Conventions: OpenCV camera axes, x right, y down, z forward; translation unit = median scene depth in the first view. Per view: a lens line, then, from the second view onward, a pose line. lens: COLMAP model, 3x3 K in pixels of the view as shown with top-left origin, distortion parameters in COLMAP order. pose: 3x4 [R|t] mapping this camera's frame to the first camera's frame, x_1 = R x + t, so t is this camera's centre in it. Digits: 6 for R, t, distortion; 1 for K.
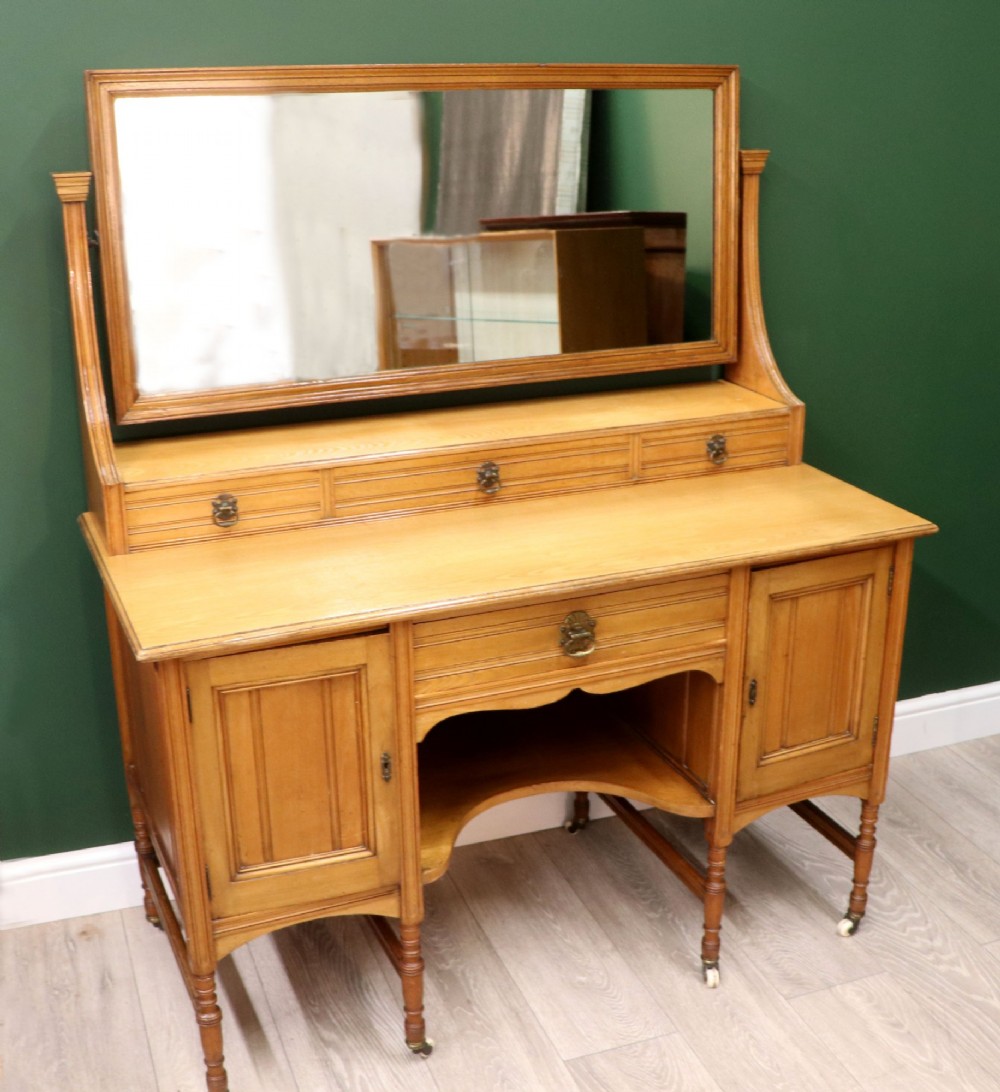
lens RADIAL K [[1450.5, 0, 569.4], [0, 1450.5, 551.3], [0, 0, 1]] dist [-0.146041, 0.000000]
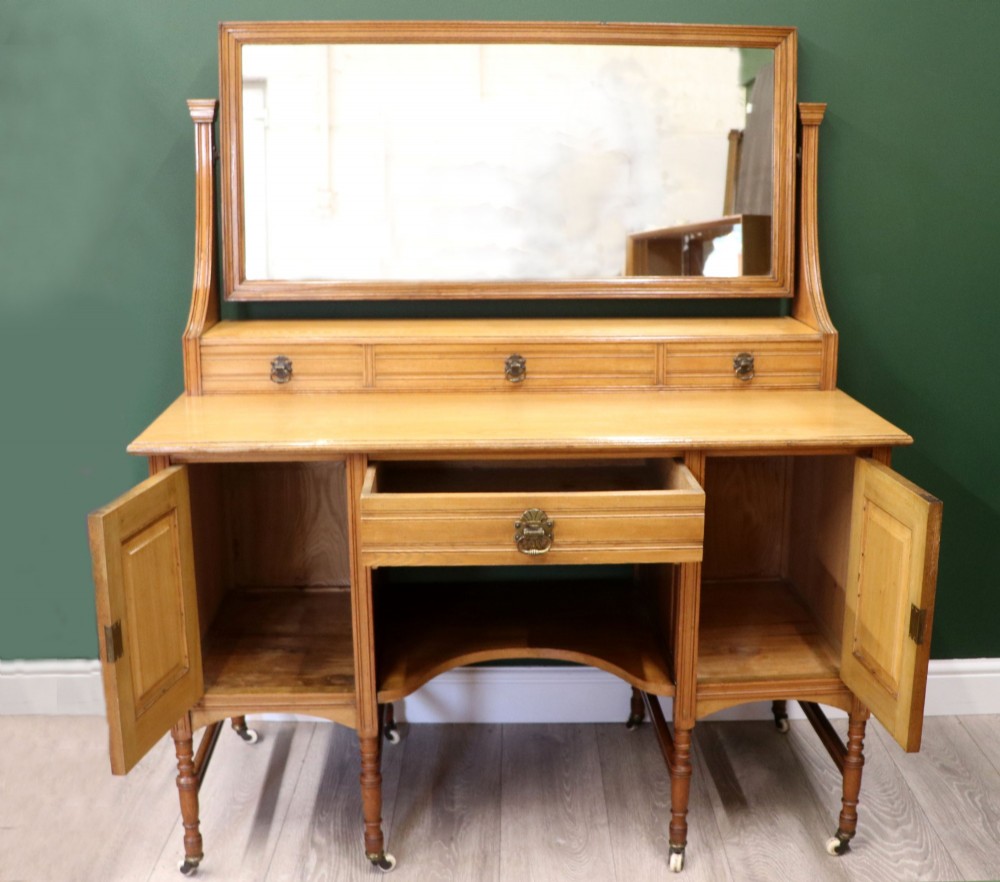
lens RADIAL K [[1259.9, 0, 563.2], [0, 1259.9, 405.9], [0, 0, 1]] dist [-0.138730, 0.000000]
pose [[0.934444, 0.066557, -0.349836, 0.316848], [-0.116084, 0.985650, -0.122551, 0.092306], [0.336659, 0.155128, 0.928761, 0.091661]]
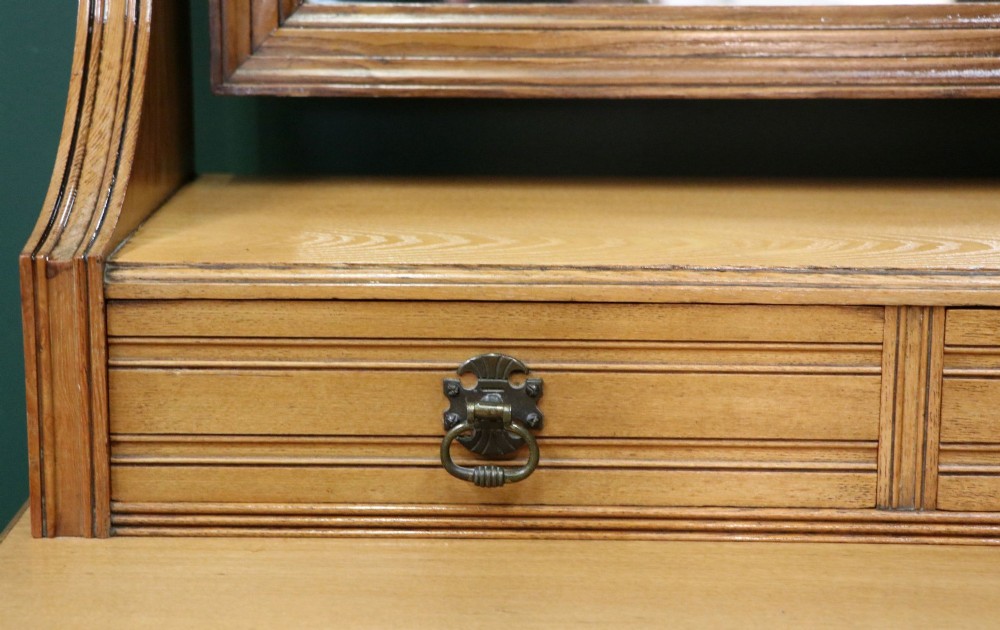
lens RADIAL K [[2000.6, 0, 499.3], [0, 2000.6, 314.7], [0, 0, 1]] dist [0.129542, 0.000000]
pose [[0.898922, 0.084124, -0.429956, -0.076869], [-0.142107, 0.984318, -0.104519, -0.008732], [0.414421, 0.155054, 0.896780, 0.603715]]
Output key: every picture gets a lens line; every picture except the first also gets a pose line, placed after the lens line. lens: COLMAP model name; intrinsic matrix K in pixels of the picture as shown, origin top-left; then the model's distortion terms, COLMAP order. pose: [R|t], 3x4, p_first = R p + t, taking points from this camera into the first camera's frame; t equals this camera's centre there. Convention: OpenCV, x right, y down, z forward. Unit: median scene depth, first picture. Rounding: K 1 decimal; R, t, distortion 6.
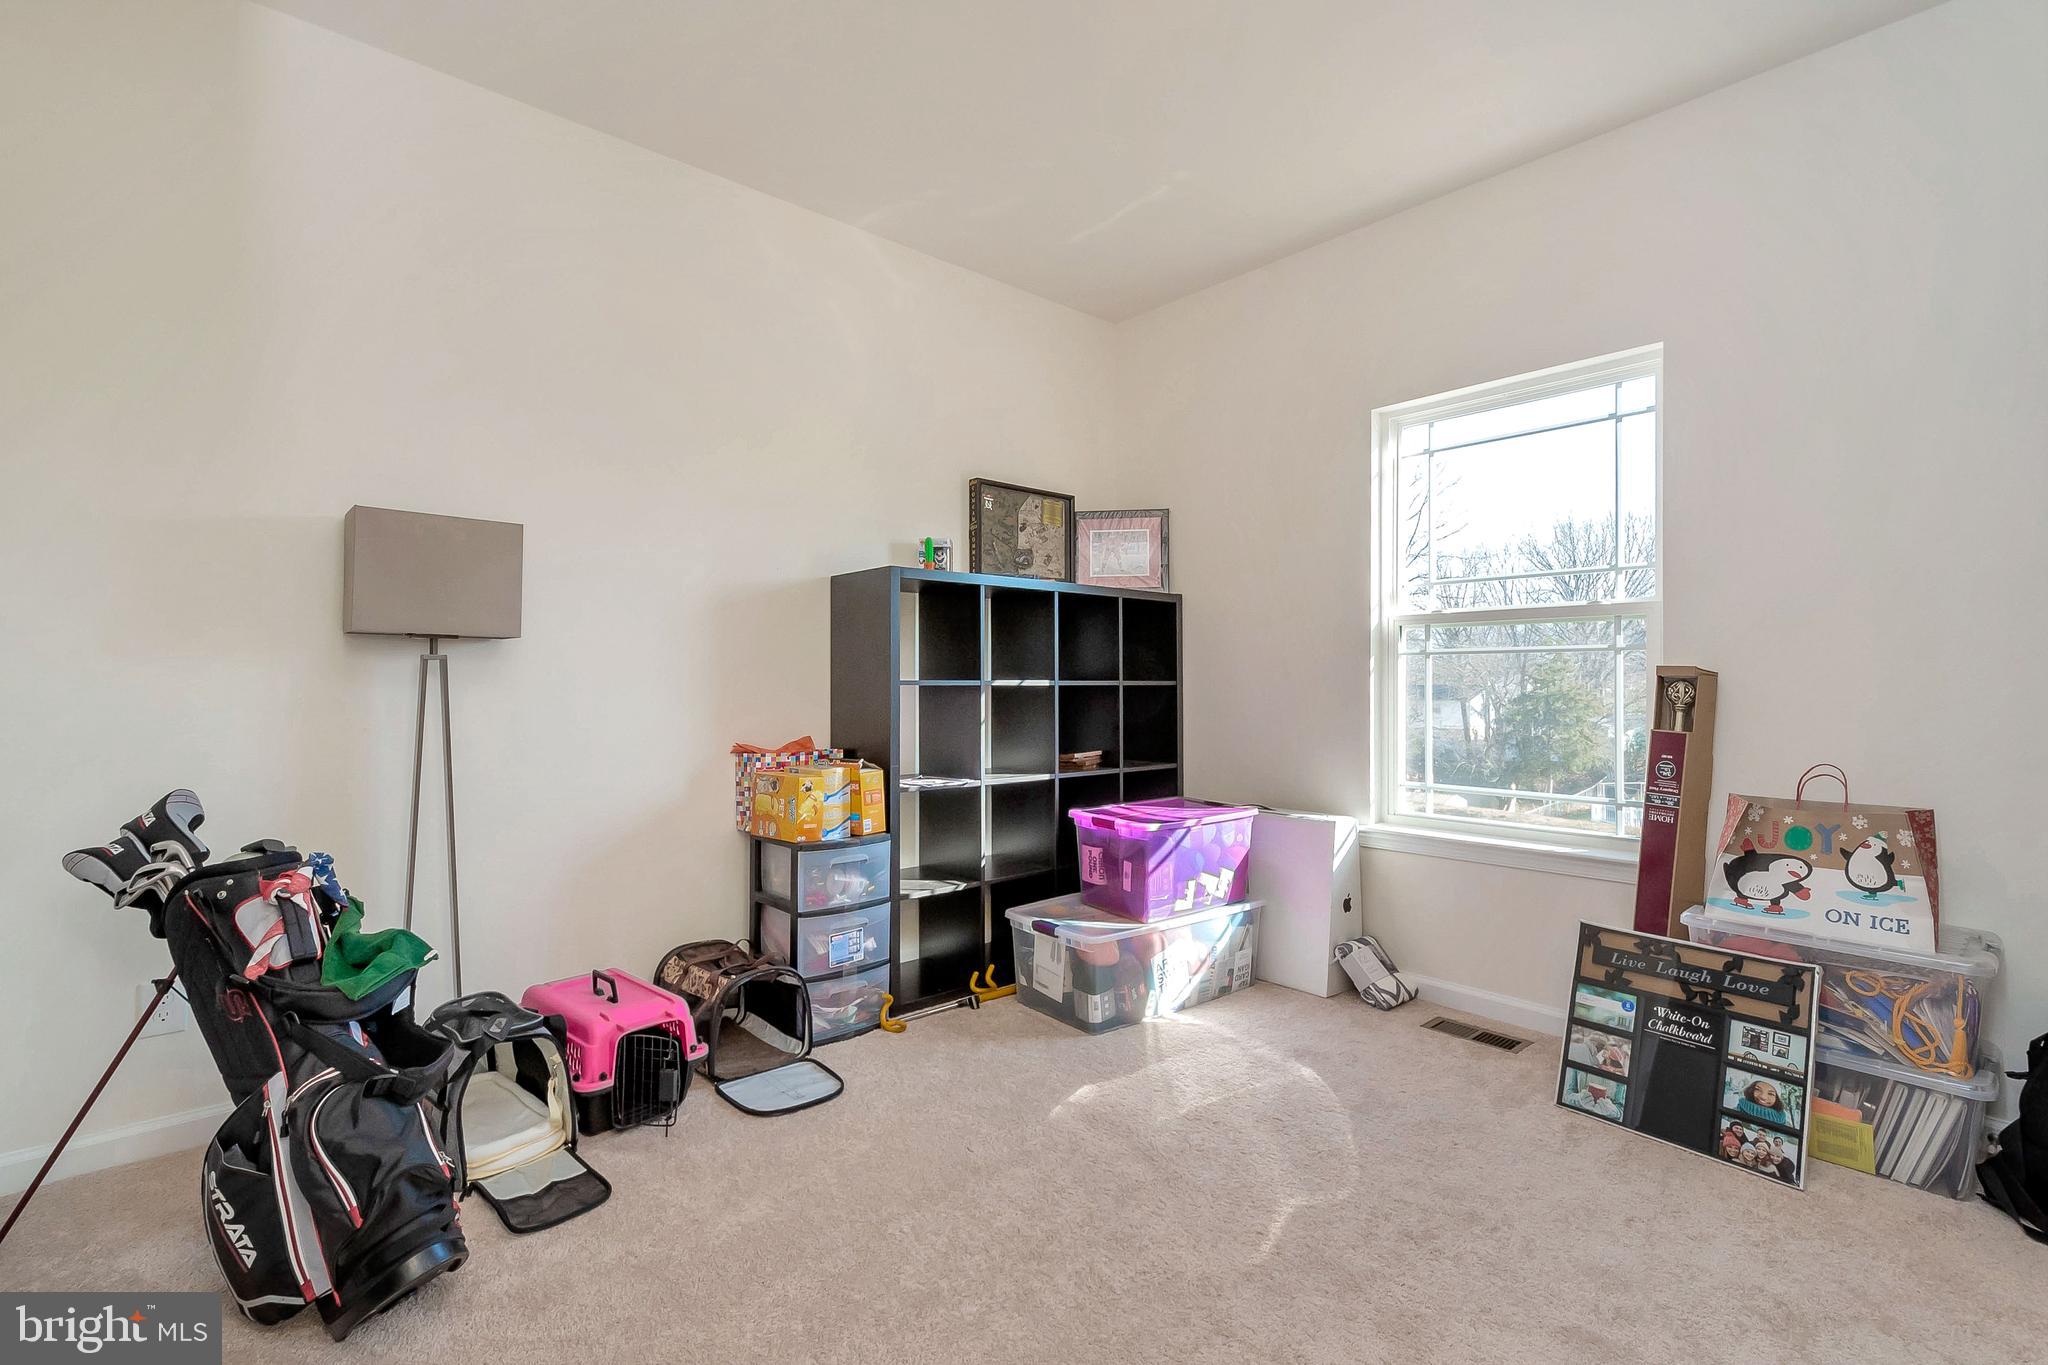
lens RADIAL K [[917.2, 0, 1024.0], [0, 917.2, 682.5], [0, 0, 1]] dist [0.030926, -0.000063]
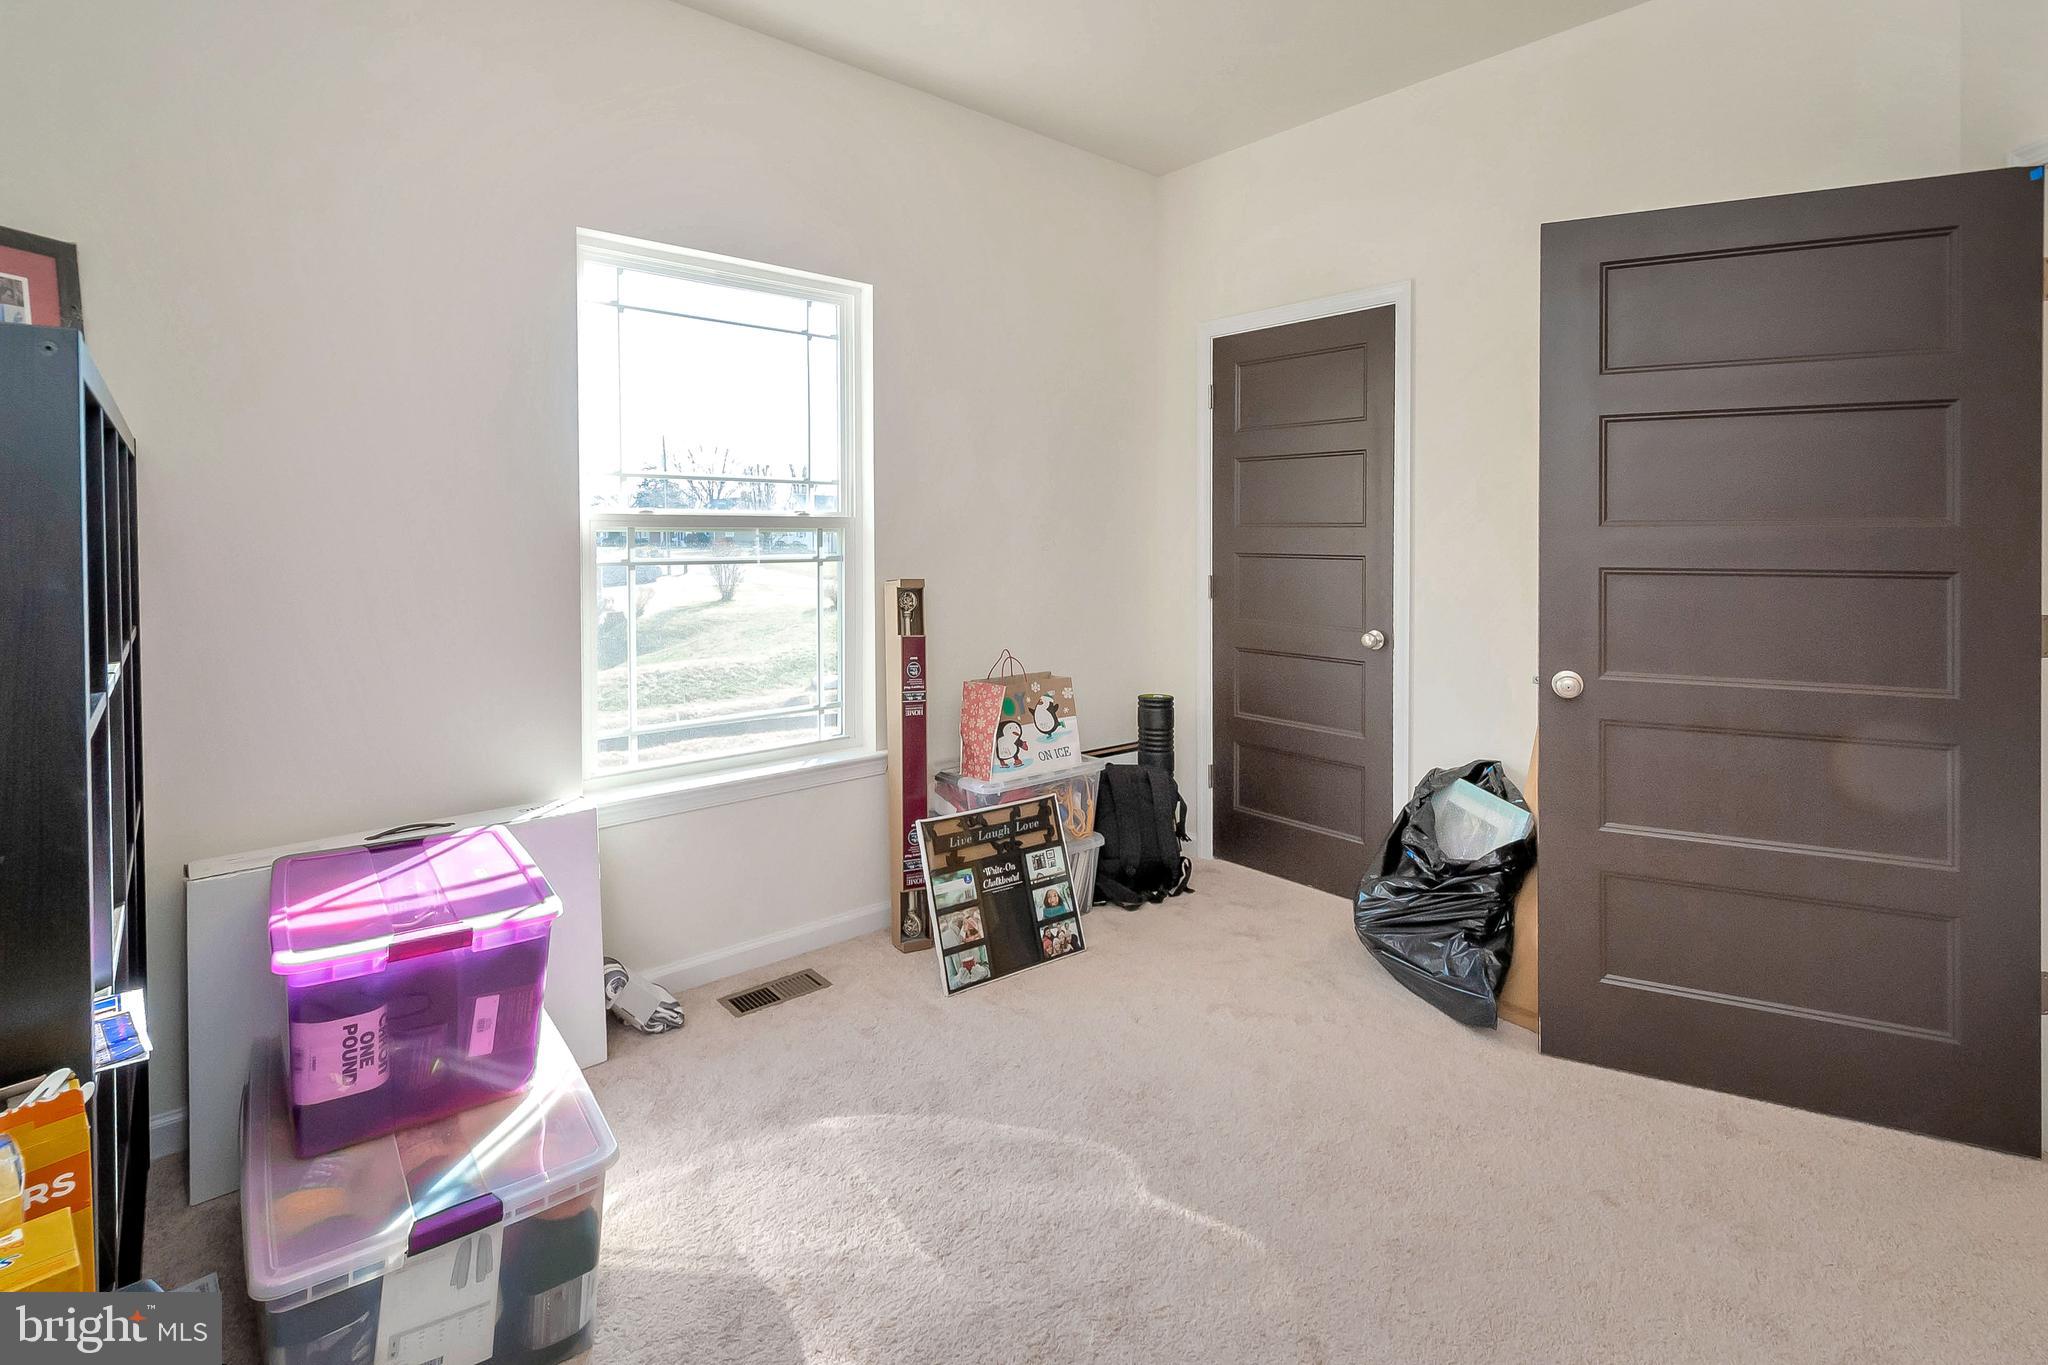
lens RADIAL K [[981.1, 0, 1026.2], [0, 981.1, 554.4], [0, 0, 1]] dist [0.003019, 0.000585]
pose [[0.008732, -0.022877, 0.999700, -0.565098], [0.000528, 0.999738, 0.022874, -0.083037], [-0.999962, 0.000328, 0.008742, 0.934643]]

=======

Retype every line above word for word, from the first to the last, and leave the pictures out of your copy.

* _Written answer_
Conventions: OpenCV camera axes, x right, y down, z forward; translation unit = median scene depth in the first view. Per view: a lens line, then, from the second view onward, a pose line. lens: COLMAP model, 3x3 K in pixels of the view as shown with top-left origin, distortion parameters in COLMAP order. pose: 3x4 [R|t] mapping this camera's frame to the first camera's frame, x_1 = R x + t, so t is this camera's centre in it. Digits: 6 for R, t, distortion; 1 for K.
lens RADIAL K [[1450.5, 0, 569.4], [0, 1450.5, 551.3], [0, 0, 1]] dist [-0.146041, 0.000000]
lens RADIAL K [[1259.9, 0, 563.2], [0, 1259.9, 405.9], [0, 0, 1]] dist [-0.138730, 0.000000]
pose [[0.934444, 0.066557, -0.349836, 0.316848], [-0.116084, 0.985650, -0.122551, 0.092306], [0.336659, 0.155128, 0.928761, 0.091661]]
lens RADIAL K [[2000.6, 0, 499.3], [0, 2000.6, 314.7], [0, 0, 1]] dist [0.129542, 0.000000]
pose [[0.898922, 0.084124, -0.429956, -0.076869], [-0.142107, 0.984318, -0.104519, -0.008732], [0.414421, 0.155054, 0.896780, 0.603715]]
Output key: every picture gets a lens line; every picture except the first also gets a pose line, placed after the lens line. lens: COLMAP model name; intrinsic matrix K in pixels of the picture as shown, origin top-left; then the model's distortion terms, COLMAP order. pose: [R|t], 3x4, p_first = R p + t, taking points from this camera into the first camera's frame; t equals this camera's centre there. Convention: OpenCV, x right, y down, z forward. Unit: median scene depth, first picture. Rounding: K 1 decimal; R, t, distortion 6.
lens RADIAL K [[917.2, 0, 1024.0], [0, 917.2, 682.5], [0, 0, 1]] dist [0.030926, -0.000063]
lens RADIAL K [[981.1, 0, 1026.2], [0, 981.1, 554.4], [0, 0, 1]] dist [0.003019, 0.000585]
pose [[0.008732, -0.022877, 0.999700, -0.565098], [0.000528, 0.999738, 0.022874, -0.083037], [-0.999962, 0.000328, 0.008742, 0.934643]]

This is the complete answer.